▶ _Brief_: Find the lines holding the string "LIST" in the data, then copy all of them.

▶ _Data provided_:
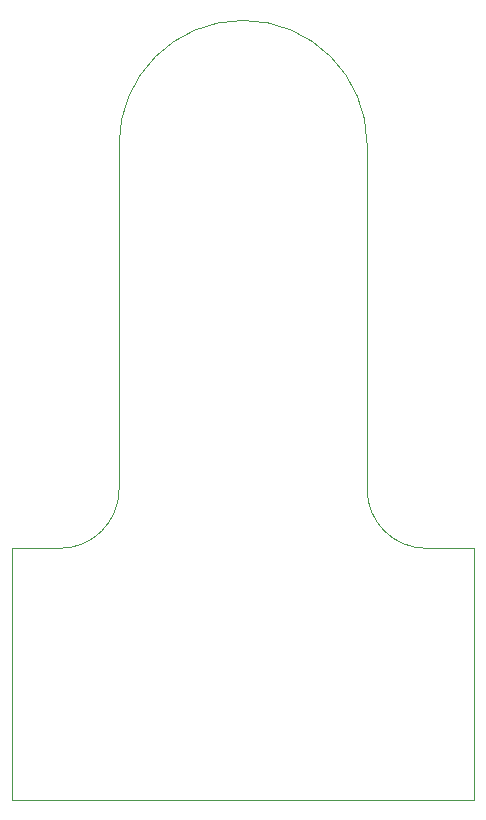
<source format=gbr>
%TF.GenerationSoftware,KiCad,Pcbnew,7.0.1*%
%TF.CreationDate,2024-10-11T19:42:49-04:00*%
%TF.ProjectId,PESTFlex,50455354-466c-4657-982e-6b696361645f,rev?*%
%TF.SameCoordinates,Original*%
%TF.FileFunction,Profile,NP*%
%FSLAX46Y46*%
G04 Gerber Fmt 4.6, Leading zero omitted, Abs format (unit mm)*
G04 Created by KiCad (PCBNEW 7.0.1) date 2024-10-11 19:42:49*
%MOMM*%
%LPD*%
G01*
G04 APERTURE LIST*
%TA.AperFunction,Profile*%
%ADD10C,0.100000*%
%TD*%
G04 APERTURE END LIST*
D10*
X50500000Y-27000000D02*
X50500000Y-56200000D01*
X50500000Y-27000000D02*
G75*
G03*
X29500000Y-27000000I-10500000J0D01*
G01*
X20450000Y-61200000D02*
X20450000Y-82500000D01*
X29500000Y-27000000D02*
X29500000Y-56200000D01*
X59550000Y-82500000D02*
X20450000Y-82500000D01*
X59550000Y-61200000D02*
X59550000Y-82500000D01*
X20450000Y-61200000D02*
X24500000Y-61200000D01*
X55500000Y-61200000D02*
X59550000Y-61200000D01*
X24500000Y-61200000D02*
G75*
G03*
X29500000Y-56200000I0J5000000D01*
G01*
X50500000Y-56200000D02*
G75*
G03*
X55500000Y-61200000I5000000J0D01*
G01*
M02*

</source>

▶ _Result of this exercise_:
G04 APERTURE LIST*
G04 APERTURE END LIST*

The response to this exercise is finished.